For applicants, the risk is assuming that a salary package discussed in May or June will still be enough in July. For employers, the risk is lodging with outdated figures, weak market salary evidence or a package that falls below the new threshold.
Applications before and after 30 June
Timing can matter. Nominations lodged before the end of 30 June 2026 are generally assessed against the current threshold settings, while nominations lodged from 1 July 2026 are expected to use the new indexed amounts. That does not mean people should rush a weak application. A rushed nomination with missing documents, incorrect salary calculations or poor business evidence can create bigger problems.
Instead, applicants and sponsors should use the remaining time to make a clear decision: either lodge a complete, well-prepared nomination under current settings, or adjust salary and documentation so the application is ready for the new financial year.
A practical checklist before lodging
For skilled visa applicants
- Ask your employer which threshold applies to your role and visa stream.
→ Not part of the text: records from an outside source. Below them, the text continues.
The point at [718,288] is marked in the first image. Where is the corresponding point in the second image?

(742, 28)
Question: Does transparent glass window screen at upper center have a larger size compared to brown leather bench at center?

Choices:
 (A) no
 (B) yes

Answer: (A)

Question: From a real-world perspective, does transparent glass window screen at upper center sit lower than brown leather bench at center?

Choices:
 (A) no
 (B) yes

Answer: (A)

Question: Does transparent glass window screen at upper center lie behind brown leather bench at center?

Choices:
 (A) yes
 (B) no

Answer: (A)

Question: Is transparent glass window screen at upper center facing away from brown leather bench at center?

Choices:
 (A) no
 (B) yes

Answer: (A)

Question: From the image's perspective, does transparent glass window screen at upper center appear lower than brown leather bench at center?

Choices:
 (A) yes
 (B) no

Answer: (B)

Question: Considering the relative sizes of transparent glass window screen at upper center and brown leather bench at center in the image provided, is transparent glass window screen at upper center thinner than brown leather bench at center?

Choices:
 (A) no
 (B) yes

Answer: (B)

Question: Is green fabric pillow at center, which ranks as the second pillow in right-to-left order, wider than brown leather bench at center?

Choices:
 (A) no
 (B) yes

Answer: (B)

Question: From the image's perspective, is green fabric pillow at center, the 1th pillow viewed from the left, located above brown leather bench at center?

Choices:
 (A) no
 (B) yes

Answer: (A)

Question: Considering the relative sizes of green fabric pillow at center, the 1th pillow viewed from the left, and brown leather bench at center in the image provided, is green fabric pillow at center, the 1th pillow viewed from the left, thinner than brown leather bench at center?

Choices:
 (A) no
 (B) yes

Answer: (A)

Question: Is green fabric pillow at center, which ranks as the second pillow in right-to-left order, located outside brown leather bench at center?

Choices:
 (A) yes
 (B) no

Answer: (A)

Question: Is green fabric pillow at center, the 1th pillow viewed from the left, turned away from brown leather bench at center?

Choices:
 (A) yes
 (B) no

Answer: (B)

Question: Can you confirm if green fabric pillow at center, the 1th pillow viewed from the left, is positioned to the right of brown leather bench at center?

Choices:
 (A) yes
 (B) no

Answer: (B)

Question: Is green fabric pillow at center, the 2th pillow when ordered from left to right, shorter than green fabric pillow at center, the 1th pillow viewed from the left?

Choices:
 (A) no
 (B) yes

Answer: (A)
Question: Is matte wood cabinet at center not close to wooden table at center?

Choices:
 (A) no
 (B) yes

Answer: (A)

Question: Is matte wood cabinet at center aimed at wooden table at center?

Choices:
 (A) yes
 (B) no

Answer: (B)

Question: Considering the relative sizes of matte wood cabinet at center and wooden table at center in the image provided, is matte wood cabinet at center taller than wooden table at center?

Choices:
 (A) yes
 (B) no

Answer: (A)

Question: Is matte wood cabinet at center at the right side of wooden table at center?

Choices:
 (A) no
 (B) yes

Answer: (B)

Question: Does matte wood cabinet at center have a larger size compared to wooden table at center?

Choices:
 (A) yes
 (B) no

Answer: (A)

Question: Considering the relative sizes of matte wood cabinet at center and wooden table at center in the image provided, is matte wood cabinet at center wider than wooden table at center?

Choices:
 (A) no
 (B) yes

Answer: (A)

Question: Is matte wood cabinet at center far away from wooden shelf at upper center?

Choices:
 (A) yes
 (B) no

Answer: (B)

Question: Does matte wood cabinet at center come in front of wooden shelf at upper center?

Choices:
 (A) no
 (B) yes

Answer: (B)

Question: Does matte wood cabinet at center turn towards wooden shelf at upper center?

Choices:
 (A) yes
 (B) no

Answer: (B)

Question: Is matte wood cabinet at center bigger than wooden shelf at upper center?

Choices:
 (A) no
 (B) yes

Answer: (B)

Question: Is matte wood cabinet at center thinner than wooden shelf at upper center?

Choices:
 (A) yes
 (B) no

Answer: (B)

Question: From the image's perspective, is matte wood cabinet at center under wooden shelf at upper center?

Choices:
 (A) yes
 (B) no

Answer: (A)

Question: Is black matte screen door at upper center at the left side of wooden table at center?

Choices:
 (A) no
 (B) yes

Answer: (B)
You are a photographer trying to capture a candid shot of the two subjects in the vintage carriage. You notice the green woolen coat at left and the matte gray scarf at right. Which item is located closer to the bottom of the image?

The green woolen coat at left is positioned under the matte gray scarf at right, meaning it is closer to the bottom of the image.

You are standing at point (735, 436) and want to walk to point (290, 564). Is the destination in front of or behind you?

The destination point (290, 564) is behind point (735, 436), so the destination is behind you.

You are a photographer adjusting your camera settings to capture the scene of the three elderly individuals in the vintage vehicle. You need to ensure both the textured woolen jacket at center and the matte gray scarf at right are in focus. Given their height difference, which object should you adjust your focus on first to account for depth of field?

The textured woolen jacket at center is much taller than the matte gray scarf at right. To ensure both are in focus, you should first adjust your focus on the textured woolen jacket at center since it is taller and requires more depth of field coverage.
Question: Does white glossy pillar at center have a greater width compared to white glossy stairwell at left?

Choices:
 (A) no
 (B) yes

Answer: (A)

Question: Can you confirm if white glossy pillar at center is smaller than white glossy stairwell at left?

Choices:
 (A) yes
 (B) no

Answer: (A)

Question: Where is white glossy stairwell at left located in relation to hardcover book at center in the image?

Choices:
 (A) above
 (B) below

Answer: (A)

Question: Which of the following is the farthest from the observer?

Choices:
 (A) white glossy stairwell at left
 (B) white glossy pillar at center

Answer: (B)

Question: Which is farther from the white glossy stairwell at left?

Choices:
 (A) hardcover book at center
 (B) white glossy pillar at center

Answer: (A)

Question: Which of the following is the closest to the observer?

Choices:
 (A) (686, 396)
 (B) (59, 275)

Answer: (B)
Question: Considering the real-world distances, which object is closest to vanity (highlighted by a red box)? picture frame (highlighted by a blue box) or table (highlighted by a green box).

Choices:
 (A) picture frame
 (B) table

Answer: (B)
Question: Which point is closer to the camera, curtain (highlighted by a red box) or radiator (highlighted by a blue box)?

- Confirm whether your guaranteed base salary meets the threshold without relying on uncertain bonuses.
- Check whether your role has changed since the first job offer or previous nomination.
- Keep records of contracts, payslips, position descriptions and correspondence.
- If permanent residency is the goal, ask how the salary change affects your longer-term pathway.
For employers and sponsors
- Review all pending nominations that may be lodged near 1 July.
- Update templates, HR approvals and payroll budgets to reflect the new thresholds.
- Prepare clear Annual Market Salary Rate evidence for each role.
- Do not assume last year’s salary benchmark is still safe.
- Get registered migration advice where the role, salary structure or pathway is complex.
What about current visa holders?
Existing visa holders are not automatically required to receive a new salary simply because the threshold changes on 1 July. However, the updated figures can become important when a new nomination, renewal, employer transfer or permanent residency application is lodged. That is why Indian professionals already in Australia should not ignore the change.
If you are planning to change employers, move from a temporary skilled visa to subclass 186, or renew your sponsored visa later in 2026, treat this as an early planning signal. Check your salary, occupation, contract terms and eligibility before you commit to a timeline.
The takeaway for the community
For Indian Australians following Australia migration updates, this is one of the most practical changes to watch before the new financial year. The new skilled visa income thresholds are not a headline-grabbing policy shift, but they can directly affect whether an employer-sponsored application is viable.
The safest approach is to check early, document carefully and avoid informal assumptions. Applicants should speak with their employer or a registered migration agent, while businesses should review pending nominations before 1 July. A short salary review now could prevent delays, refusals or stressful last-minute changes later.